CONTRIBUTORS

Encourage women in government — at home and abroad

Posted April 24, 2011, at 8:32 p.m.

I was proud to point out in the March 25 Bangor Daily News that Olympia Snowe is leading 17 of our female U.S. senators in a resolution supporting women’s rights by asking Middle Eastern and Third World governments to include women more in the process of decision making. Strong female roles in government and the human rights values they tend to believe in are, in part, what has given Maine leadership representation in the U.S. government and American history.

Frances Perkins was a similarly minded Maine woman who was key in similar progress in the United States in the early 1900s, helping lead our government to pass the Fair Labor Standards Act (minimum wage for workers and limited workweek), the Wagner Act (right to establish unions and collectively bargain) and the Social Security Act of 1935. All of these helped raise quality of life for American families of all backgrounds from the oppressive levels of the late 19th century, similar to those now seen in many Middle Eastern and Third World countries ruled by the wealthy few to the detriment of the majority, and where revolts for a better standard of living are occurring.

Frances Perkins’ name is one of the names Gov. Paul LePage apparently disagrees with on the conference rooms in the Maine Department of Labor and has demanded their removal.

Better quality of life for all is created by these landmark historical governmental reforms. There is an economic cost — to people, businesses and government — to creating better quality of life for all people, but it is overshadowed by the benefit to society achieved.

I agree with Olympia Snowe that we should be working to improve quality of life of people around the world and protect our global environment — to lead by example, as in our state motto: Dirigo — as Mainers proudly have in the United States over the past 100 years or more.

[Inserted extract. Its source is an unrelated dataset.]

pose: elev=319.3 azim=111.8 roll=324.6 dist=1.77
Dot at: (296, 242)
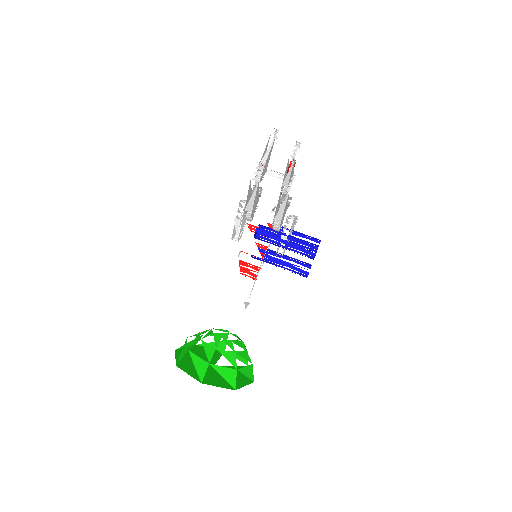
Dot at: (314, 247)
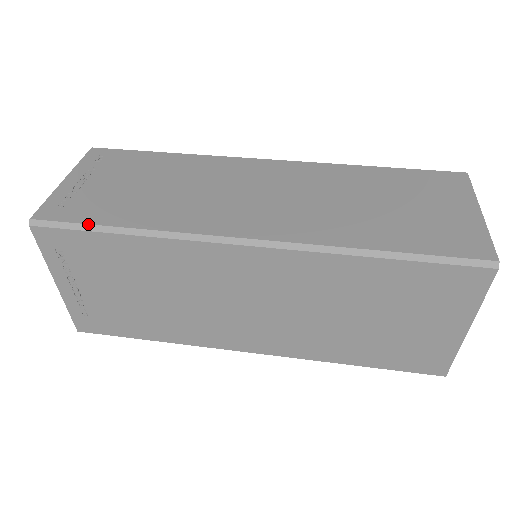
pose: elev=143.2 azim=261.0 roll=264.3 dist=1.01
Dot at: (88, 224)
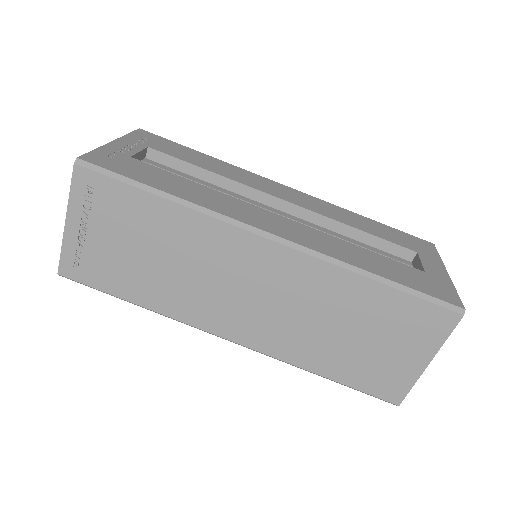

Gov. LePage wants to make Maine more competitive by cutting business costs by weakening or

reversing these protections, thereby allowing businesses to pay less to average Maine workers, pay less in benefits, employ more women and children for longer hours, pay less to maintain our high environmental quality, and pay less to Maine workers for retirement and compensation when injured. In that successful business owners are once again becoming the center of wealth in the United States, as opposed to middle-class workers for the past several decades, he is trying to attract wealth to Maine by catering to the former.

While I believe I understand his position, I disagree with the degree to which he feels we need to sacrifice the hard-earned standard of living for the poor and middle class. Further, it is the lack of hope of a living wage — a better life — the promise of the American dream by the mechanism of a prosperous middle class, that leads people to give up and accept poverty living off government and increases costs for government and us all.

Personally, I believe in the visions of leaders like Olympia Snowe and Frances Perkins. Maybe we need still higher levels of input from women in Maine and American government as well.

Christopher Buck of Bangor is a family physician.